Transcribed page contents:
"""

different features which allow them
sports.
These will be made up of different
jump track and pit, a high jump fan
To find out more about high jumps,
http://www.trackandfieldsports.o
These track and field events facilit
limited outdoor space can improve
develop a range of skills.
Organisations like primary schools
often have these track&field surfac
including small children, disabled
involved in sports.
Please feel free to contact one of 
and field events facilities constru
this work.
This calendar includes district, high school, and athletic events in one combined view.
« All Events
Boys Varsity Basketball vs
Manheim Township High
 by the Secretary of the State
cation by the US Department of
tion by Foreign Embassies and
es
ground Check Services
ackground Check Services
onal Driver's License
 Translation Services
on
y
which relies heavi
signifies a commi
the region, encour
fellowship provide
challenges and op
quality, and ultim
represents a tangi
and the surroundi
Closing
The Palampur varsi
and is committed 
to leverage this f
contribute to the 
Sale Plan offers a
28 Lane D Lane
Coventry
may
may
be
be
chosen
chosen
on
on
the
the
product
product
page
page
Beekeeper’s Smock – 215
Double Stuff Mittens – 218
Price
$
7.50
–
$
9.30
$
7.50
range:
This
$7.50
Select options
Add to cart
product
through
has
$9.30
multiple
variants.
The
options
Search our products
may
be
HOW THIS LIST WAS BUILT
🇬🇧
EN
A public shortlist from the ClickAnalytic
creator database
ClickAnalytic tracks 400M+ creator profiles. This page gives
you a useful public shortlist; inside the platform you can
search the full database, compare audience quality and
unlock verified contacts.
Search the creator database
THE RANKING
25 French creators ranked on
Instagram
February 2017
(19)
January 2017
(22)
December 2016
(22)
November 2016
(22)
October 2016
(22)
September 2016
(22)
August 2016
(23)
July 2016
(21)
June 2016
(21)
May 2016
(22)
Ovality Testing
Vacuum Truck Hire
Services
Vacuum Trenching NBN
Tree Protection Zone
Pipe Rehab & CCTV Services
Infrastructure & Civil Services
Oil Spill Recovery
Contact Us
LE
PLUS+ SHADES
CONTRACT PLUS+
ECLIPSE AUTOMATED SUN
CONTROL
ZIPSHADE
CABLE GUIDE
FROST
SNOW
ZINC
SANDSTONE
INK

"""

■ **YOUR ASSIGNMENT**
Take the entries above and transcribe them exactly as they stand.

■ **EXERCISE RESULT**
different features which allow them
sports.
These will be made up of different
jump track and pit, a high jump fan
To find out more about high jumps,
http://www.trackandfieldsports.o
These track and field events facilit
limited outdoor space can improve
develop a range of skills.
Organisations like primary schools
often have these track&field surfac
including small children, disabled
involved in sports.
Please feel free to contact one of 
and field events facilities constru
this work.
This calendar includes district, high school, and athletic events in one combined view.
« All Events
Boys Varsity Basketball vs
Manheim Township High
 by the Secretary of the State
cation by the US Department of
tion by Foreign Embassies and
es
ground Check Services
ackground Check Services
onal Driver's License
 Translation Services
on
y
which relies heavi
signifies a commi
the region, encour
fellowship provide
challenges and op
quality, and ultim
represents a tangi
and the surroundi
Closing
The Palampur varsi
and is committed 
to leverage this f
contribute to the 
Sale Plan offers a
28 Lane D Lane
Coventry
may
may
be
be
chosen
chosen
on
on
the
the
product
product
page
page
Beekeeper’s Smock – 215
Double Stuff Mittens – 218
Price
$
7.50
–
$
9.30
$
7.50
range:
This
$7.50
Select options
Add to cart
product
through
has
$9.30
multiple
variants.
The
options
Search our products
may
be
HOW THIS LIST WAS BUILT
🇬🇧
EN
A public shortlist from the ClickAnalytic
creator database
ClickAnalytic tracks 400M+ creator profiles. This page gives
you a useful public shortlist; inside the platform you can
search the full database, compare audience quality and
unlock verified contacts.
Search the creator database
THE RANKING
25 French creators ranked on
Instagram
February 2017
(19)
January 2017
(22)
December 2016
(22)
November 2016
(22)
October 2016
(22)
September 2016
(22)
August 2016
(23)
July 2016
(21)
June 2016
(21)
May 2016
(22)
Ovality Testing
Vacuum Truck Hire
Services
Vacuum Trenching NBN
Tree Protection Zone
Pipe Rehab & CCTV Services
Infrastructure & Civil Services
Oil Spill Recovery
Contact Us
LE
PLUS+ SHADES
CONTRACT PLUS+
ECLIPSE AUTOMATED SUN
CONTROL
ZIPSHADE
CABLE GUIDE
FROST
SNOW
ZINC
SANDSTONE
INK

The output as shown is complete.